● Records provided
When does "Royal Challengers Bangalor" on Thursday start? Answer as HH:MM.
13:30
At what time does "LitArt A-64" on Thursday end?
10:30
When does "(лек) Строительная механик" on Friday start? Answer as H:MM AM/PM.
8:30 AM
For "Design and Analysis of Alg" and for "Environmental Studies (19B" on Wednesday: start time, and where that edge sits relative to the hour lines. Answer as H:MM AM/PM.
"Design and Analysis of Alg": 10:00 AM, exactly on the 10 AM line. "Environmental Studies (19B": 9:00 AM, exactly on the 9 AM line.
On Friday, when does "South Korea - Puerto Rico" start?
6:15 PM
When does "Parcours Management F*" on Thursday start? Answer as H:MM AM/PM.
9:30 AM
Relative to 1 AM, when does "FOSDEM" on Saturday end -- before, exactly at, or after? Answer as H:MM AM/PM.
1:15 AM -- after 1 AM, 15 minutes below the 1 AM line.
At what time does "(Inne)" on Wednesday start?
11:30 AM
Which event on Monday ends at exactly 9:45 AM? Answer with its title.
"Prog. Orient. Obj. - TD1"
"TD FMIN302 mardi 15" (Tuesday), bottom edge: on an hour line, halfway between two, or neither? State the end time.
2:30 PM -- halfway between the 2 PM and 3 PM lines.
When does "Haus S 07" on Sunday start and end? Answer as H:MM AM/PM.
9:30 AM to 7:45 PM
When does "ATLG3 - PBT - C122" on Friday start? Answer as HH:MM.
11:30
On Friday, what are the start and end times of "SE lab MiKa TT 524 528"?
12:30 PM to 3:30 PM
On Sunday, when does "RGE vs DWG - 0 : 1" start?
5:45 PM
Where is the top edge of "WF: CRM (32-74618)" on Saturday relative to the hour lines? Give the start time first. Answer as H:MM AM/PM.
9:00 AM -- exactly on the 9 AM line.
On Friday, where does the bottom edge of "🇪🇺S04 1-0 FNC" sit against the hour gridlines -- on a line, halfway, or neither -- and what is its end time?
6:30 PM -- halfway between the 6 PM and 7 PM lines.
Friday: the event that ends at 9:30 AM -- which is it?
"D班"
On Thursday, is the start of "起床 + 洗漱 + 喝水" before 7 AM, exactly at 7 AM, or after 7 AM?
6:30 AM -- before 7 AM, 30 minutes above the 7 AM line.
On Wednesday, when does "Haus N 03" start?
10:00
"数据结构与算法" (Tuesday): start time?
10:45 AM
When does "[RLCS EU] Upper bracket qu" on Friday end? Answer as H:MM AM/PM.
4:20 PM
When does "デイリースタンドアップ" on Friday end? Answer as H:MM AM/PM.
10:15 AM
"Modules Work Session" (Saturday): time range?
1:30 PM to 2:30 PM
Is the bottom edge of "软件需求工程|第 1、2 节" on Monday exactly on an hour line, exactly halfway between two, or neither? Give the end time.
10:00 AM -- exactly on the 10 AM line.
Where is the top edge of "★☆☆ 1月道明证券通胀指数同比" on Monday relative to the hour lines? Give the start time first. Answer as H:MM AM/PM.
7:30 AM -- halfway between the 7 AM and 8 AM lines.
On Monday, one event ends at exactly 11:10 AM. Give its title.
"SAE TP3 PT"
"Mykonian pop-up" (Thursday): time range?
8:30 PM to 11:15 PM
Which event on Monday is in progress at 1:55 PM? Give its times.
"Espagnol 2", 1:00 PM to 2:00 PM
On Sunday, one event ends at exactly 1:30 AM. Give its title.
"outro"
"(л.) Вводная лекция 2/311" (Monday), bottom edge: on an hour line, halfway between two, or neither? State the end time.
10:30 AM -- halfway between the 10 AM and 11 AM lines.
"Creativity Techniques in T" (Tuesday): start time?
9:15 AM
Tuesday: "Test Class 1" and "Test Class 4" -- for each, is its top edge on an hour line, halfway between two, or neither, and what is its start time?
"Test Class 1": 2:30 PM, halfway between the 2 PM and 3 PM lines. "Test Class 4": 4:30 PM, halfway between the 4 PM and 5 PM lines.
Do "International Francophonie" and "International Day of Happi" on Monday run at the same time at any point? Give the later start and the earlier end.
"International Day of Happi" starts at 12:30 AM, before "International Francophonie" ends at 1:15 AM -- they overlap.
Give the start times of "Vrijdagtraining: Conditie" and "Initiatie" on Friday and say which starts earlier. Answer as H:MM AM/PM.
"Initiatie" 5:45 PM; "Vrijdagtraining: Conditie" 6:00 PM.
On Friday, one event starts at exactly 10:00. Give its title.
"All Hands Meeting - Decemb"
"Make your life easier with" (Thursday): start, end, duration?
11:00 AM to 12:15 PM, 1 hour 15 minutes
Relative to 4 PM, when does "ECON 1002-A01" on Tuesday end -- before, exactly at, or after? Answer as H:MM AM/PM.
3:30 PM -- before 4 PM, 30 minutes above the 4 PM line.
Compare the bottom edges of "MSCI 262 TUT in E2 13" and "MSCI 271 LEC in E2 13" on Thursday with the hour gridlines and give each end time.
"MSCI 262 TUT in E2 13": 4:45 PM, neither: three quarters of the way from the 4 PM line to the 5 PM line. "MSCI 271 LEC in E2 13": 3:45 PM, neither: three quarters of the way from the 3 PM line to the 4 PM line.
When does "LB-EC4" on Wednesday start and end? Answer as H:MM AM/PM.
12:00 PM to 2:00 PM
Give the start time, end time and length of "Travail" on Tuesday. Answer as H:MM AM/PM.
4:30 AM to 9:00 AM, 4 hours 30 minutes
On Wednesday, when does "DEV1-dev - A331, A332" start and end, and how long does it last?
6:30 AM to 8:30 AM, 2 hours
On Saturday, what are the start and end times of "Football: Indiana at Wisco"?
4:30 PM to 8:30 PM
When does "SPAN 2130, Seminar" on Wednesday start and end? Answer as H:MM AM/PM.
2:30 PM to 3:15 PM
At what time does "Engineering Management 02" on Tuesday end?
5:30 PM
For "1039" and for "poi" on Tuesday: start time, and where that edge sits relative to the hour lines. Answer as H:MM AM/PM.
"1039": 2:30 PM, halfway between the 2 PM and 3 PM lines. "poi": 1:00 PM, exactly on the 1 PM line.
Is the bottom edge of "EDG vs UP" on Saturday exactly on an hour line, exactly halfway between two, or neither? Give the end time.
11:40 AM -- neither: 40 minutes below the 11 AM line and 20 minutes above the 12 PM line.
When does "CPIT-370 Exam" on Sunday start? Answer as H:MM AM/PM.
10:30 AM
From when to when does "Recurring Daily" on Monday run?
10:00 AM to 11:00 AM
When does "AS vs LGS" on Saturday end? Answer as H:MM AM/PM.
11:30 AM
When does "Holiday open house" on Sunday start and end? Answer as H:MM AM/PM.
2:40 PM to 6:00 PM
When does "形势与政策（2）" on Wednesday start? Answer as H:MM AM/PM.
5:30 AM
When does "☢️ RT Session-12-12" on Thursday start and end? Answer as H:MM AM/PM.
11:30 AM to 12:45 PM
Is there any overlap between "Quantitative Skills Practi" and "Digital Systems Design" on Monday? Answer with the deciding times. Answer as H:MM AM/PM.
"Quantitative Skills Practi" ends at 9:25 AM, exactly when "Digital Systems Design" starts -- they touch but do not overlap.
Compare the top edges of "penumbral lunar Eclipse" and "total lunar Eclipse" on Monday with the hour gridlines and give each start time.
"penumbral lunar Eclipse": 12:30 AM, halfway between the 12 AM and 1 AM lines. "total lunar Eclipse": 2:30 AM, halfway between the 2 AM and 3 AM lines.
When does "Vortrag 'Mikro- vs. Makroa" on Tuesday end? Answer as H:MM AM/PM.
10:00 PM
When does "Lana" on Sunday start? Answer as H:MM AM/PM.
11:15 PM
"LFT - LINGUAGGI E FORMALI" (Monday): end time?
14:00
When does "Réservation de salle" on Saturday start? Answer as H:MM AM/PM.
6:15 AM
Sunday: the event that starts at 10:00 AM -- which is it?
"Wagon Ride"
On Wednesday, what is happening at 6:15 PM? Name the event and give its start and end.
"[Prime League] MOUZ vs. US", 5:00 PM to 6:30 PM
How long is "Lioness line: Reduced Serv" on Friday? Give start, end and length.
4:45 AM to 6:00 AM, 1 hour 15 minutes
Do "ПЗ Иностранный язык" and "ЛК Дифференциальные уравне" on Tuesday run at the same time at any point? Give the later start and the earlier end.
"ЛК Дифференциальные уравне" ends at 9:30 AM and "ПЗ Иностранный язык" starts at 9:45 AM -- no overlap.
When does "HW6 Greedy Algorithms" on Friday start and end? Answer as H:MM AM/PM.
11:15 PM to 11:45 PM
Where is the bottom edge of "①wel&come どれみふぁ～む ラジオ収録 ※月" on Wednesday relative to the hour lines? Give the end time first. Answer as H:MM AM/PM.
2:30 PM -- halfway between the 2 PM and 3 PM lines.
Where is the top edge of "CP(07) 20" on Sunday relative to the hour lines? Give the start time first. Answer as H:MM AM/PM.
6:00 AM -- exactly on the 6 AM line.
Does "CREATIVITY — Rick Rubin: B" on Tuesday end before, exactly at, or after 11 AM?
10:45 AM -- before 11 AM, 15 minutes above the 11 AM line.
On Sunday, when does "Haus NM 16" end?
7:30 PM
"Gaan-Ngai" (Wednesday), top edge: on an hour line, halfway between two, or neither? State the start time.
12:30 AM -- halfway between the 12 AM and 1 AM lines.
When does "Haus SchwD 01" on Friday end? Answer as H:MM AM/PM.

● Problem to work on
List every line in the listing above that contains the string "Wednesday", copying each of those lines in full.

● Exercise output
For "Design and Analysis of Alg" and for "Environmental Studies (19B" on Wednesday: start time, and where that edge sits relative to the hour lines. Answer as H:MM AM/PM.
At what time does "(Inne)" on Wednesday start?
On Wednesday, when does "Haus N 03" start?
When does "LB-EC4" on Wednesday start and end? Answer as H:MM AM/PM.
On Wednesday, when does "DEV1-dev - A331, A332" start and end, and how long does it last?
When does "SPAN 2130, Seminar" on Wednesday start and end? Answer as H:MM AM/PM.
When does "形势与政策（2）" on Wednesday start? Answer as H:MM AM/PM.
On Wednesday, what is happening at 6:15 PM? Name the event and give its start and end.
Where is the bottom edge of "①wel&come どれみふぁ～む ラジオ収録 ※月" on Wednesday relative to the hour lines? Give the end time first. Answer as H:MM AM/PM.
"Gaan-Ngai" (Wednesday), top edge: on an hour line, halfway between two, or neither? State the start time.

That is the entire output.